| Problem requirements |
Quote the anagram script below word for word, beginning at "#get the data" and stopping after "x,y: x*y, primes)".

| Page text |
Use list comprehension and prime products to find anagrams.

anagram.py

import sys
from collections import defaultdict
import urllib2

#quit if not python@2
if sys.version_info >= (3, 0):
    sys.stdout.write("Sorry, requires Python 2.x, not Python 3.x\n")
    sys.exit(1)


# primes are assigned to letters by frequency of occurence in English
primes = {'e': 2, 't': 3, 'a': 5, 'o': 7, 'i': 11, 'n': 13, 's': 17, 'h': 19, 'r': 23, 'd': 29, 'l': 31, 'c': 37, 'u': 41,
          'm': 43, 'w': 47, 'f': 53, 'g': 59, 'y': 61, 'p': 67, 'b': 71, 'v': 73, 'k': 79, 'j': 83, 'x': 89, 'q': 97, 'z': 101}


def getprime(value): 
    p = primes.get(value)
    if type(p) != int: p=1
    return p

def main():
    # a multidict containing a set of words withe same product
    wordDict = defaultdict(set)

    #get the data
    url = "https://raw.githubusercontent.com/hermitdave/FrequencyWords/master/content/2016/en/en_50k.txt"
    wordlist = urllib2.urlopen(url).read().strip().split("\n")

    for word in wordlist:

        #use list comprehension to make a list of primes for each letter
        #in the word
        primes = [getprime(letter) for letter in word.rstrip()]

        #use the reduce function to multiply together
        #the list of primes
        product = reduce(lambda x,y: x*y, primes)

        #create a multidict of anagrams, the key is the product
        #and the value is a growing set of words with this product
        wordDict[product].add(word)

    #make a new dictionary, which is a subset of the entire dict,
    #filtered to only contain words which are anagrams
    anagrams = {key: value for (
        key, value) in wordDict.items() if len(value) > 1}

    #Output the anagrams
    print(anagrams)


if __name__ == "__main__":
    main()

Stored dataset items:
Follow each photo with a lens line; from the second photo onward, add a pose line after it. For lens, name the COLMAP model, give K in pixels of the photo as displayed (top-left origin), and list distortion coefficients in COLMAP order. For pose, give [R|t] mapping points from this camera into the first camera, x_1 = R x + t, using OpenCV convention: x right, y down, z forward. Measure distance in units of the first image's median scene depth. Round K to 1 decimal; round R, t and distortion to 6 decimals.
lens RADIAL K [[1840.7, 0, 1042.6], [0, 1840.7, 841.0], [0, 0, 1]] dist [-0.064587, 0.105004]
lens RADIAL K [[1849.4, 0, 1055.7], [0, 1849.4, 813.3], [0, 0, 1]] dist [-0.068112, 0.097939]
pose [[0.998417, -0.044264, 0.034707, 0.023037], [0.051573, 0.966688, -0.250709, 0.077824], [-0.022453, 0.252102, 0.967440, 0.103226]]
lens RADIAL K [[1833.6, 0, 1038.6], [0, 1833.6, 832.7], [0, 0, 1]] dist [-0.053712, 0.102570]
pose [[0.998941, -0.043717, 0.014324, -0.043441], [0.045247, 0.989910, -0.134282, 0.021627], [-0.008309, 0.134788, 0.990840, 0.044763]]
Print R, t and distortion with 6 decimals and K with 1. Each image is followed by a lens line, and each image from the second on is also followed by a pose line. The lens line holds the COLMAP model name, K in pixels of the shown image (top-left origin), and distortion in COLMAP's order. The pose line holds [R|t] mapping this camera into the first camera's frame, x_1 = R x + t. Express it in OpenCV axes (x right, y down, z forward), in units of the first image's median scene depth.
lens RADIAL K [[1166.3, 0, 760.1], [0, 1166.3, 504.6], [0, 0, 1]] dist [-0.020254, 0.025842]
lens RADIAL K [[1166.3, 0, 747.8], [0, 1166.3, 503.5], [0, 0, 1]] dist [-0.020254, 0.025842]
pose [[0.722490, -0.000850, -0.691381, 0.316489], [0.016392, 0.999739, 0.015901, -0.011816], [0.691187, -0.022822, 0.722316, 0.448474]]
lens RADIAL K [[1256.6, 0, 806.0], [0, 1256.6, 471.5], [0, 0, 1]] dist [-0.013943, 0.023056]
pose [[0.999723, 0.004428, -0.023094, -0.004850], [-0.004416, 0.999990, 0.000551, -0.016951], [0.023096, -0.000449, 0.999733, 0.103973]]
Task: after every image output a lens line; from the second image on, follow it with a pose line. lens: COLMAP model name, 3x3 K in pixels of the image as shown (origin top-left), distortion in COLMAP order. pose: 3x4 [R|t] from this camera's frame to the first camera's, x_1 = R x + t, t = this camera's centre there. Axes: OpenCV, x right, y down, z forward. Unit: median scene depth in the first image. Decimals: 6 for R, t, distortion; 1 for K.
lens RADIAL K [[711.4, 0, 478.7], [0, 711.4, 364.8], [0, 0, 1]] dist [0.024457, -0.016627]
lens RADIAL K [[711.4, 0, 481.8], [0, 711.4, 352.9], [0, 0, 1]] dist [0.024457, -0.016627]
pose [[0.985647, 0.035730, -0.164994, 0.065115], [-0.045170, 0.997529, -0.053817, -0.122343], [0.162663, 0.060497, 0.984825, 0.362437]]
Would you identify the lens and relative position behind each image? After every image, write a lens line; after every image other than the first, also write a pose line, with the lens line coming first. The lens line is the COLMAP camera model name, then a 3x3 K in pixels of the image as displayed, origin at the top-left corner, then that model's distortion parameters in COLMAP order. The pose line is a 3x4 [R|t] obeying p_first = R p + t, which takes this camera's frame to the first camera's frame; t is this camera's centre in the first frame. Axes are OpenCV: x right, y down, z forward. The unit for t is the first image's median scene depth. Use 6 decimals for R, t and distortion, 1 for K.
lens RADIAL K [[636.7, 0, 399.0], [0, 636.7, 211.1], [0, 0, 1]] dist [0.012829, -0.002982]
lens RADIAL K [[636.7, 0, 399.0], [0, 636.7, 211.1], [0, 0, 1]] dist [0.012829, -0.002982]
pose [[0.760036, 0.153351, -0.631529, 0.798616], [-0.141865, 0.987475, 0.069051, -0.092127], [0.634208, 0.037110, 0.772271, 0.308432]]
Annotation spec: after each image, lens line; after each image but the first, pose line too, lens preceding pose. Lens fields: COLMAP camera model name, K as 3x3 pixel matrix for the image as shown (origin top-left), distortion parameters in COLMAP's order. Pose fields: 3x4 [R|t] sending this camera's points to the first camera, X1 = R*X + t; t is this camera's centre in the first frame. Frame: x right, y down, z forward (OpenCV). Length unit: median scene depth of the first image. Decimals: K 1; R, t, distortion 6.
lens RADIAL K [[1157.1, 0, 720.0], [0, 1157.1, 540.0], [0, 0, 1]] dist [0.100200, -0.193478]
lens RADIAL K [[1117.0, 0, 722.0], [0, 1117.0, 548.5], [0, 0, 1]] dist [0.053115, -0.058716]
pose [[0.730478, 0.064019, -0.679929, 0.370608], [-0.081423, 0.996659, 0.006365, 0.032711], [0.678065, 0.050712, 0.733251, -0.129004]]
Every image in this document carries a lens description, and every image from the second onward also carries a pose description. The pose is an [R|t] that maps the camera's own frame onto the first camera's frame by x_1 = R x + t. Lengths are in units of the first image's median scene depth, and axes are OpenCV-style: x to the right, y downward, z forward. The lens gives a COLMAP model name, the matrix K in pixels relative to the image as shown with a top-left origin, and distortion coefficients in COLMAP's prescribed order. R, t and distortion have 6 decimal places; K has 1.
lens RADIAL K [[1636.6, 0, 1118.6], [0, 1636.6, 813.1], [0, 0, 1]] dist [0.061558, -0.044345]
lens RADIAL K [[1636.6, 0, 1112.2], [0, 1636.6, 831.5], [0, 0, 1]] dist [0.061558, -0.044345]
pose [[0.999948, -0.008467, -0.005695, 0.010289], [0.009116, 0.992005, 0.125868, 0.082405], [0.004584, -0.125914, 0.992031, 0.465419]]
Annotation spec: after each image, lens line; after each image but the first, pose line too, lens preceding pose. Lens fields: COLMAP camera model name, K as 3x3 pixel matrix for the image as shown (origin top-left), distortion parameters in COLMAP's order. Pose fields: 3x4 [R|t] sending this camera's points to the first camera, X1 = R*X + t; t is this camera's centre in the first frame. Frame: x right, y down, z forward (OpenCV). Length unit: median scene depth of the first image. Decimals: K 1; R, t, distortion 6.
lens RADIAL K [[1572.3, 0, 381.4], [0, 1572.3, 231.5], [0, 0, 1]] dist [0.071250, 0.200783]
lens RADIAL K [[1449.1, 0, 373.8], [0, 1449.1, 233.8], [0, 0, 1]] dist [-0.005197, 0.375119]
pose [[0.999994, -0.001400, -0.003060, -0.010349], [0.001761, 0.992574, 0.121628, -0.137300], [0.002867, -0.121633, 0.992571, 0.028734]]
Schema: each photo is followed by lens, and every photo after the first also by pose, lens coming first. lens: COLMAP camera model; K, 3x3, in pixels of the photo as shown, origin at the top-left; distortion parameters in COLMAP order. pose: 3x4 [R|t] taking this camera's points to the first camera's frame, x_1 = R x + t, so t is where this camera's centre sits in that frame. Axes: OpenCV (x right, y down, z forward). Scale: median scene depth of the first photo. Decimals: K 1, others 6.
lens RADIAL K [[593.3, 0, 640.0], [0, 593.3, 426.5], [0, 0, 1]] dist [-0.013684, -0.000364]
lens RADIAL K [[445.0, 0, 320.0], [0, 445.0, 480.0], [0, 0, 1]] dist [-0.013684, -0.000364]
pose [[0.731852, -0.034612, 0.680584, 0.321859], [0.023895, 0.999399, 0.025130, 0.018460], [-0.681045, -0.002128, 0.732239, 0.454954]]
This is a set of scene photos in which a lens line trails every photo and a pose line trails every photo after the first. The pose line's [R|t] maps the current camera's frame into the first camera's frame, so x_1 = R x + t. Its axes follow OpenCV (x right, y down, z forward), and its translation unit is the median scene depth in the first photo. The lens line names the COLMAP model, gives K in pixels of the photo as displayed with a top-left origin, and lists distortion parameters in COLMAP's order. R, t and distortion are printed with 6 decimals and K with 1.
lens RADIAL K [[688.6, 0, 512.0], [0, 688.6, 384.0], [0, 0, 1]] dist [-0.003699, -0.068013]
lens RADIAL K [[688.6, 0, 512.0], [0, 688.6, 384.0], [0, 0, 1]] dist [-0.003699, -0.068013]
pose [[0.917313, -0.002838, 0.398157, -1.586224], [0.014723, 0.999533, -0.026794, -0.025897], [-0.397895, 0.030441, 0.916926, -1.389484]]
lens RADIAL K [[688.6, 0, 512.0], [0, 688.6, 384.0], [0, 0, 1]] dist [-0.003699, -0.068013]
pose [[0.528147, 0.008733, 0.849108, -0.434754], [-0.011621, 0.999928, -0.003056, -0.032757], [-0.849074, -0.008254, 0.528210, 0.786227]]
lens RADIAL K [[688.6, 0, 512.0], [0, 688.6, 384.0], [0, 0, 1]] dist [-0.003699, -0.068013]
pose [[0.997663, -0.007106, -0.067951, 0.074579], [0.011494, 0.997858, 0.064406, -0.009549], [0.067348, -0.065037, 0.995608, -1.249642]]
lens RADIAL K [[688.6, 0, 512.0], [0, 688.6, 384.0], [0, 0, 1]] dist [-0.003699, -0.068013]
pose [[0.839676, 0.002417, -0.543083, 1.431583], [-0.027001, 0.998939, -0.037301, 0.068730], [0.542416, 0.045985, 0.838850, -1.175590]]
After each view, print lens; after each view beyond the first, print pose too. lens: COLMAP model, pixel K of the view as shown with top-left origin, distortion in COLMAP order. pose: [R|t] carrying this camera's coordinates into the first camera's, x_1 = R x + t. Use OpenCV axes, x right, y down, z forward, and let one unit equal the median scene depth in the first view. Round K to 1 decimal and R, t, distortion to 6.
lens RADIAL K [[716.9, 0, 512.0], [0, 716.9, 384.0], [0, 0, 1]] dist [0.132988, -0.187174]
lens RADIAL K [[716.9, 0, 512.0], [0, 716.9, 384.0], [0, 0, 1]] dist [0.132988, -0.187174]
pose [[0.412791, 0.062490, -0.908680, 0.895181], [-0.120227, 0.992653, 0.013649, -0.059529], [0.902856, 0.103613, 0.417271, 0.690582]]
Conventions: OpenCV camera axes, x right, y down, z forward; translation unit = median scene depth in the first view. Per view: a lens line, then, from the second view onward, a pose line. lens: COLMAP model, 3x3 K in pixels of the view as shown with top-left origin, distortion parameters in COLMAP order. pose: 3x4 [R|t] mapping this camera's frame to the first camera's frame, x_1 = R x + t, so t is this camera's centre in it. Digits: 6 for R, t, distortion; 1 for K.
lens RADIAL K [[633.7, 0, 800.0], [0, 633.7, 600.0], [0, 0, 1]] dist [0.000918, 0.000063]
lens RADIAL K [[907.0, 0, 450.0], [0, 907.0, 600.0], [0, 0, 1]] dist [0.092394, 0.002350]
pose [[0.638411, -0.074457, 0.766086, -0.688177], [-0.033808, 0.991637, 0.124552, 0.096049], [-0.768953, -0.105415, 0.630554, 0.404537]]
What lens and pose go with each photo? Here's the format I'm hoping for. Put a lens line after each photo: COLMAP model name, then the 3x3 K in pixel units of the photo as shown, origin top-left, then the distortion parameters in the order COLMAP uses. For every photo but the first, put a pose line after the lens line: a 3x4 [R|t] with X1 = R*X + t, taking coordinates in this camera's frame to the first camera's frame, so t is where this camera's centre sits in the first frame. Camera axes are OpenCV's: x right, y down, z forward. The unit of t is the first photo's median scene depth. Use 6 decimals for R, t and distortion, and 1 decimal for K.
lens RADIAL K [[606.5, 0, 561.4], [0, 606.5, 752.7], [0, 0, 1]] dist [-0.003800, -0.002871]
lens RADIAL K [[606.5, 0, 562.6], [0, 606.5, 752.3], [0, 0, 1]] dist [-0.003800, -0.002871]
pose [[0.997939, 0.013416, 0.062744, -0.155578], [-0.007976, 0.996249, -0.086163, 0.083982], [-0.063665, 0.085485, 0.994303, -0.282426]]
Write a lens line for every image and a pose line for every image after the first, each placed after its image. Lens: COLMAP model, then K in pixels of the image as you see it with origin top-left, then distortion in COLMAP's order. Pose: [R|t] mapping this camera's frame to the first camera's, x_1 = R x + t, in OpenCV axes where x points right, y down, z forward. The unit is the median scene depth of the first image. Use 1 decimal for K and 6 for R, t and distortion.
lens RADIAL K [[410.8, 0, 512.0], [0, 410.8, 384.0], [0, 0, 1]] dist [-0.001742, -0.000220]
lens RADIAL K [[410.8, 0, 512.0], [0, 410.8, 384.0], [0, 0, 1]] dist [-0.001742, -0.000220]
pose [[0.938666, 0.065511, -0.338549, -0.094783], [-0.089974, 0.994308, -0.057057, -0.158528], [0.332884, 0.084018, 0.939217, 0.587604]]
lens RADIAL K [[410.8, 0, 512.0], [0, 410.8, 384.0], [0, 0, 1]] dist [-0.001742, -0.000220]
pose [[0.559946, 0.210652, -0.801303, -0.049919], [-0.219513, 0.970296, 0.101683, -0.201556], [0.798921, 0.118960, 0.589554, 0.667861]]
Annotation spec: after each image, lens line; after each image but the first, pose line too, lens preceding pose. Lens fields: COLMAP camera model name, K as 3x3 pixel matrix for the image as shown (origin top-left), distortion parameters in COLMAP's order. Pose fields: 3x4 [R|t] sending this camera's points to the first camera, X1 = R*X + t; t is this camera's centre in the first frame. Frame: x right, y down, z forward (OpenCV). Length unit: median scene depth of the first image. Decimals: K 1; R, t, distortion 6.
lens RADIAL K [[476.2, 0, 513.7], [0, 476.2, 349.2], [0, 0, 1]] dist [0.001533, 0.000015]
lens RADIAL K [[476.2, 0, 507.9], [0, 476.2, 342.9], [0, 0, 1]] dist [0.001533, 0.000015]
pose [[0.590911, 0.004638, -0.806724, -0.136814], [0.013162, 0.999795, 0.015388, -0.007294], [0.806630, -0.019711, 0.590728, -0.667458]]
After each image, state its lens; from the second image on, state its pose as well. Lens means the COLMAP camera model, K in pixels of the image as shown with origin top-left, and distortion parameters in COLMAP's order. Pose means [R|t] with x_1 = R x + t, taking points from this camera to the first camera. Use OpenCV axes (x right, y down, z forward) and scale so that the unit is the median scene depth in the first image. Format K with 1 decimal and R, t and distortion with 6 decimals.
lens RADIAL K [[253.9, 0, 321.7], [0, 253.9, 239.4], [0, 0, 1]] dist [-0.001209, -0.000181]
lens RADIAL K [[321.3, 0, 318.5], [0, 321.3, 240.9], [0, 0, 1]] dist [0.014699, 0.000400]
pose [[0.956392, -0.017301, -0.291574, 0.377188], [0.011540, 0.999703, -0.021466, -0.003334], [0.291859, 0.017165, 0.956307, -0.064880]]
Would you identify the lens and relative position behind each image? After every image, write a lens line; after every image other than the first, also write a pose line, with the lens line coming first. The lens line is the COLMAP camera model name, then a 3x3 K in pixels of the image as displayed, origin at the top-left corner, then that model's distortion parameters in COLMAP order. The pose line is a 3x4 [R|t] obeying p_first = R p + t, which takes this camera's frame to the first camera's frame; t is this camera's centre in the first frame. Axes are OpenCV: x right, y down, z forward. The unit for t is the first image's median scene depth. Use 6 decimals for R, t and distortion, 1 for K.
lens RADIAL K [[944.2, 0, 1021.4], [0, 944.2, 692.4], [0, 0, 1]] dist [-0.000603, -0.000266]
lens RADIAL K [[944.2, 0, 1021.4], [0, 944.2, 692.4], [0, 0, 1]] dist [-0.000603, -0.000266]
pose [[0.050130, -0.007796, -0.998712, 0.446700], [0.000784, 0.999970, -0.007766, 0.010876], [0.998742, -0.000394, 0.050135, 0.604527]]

| Answer area |
#get the data
    url = "https://raw.githubusercontent.com/hermitdave/FrequencyWords/master/content/2016/en/en_50k.txt"
    wordlist = urllib2.urlopen(url).read().strip().split("\n")

    for word in wordlist:

        #use list comprehension to make a list of primes for each letter
        #in the word
        primes = [getprime(letter) for letter in word.rstrip()]

        #use the reduce function to multiply together
        #the list of primes
        product = reduce(lambda x,y: x*y, primes)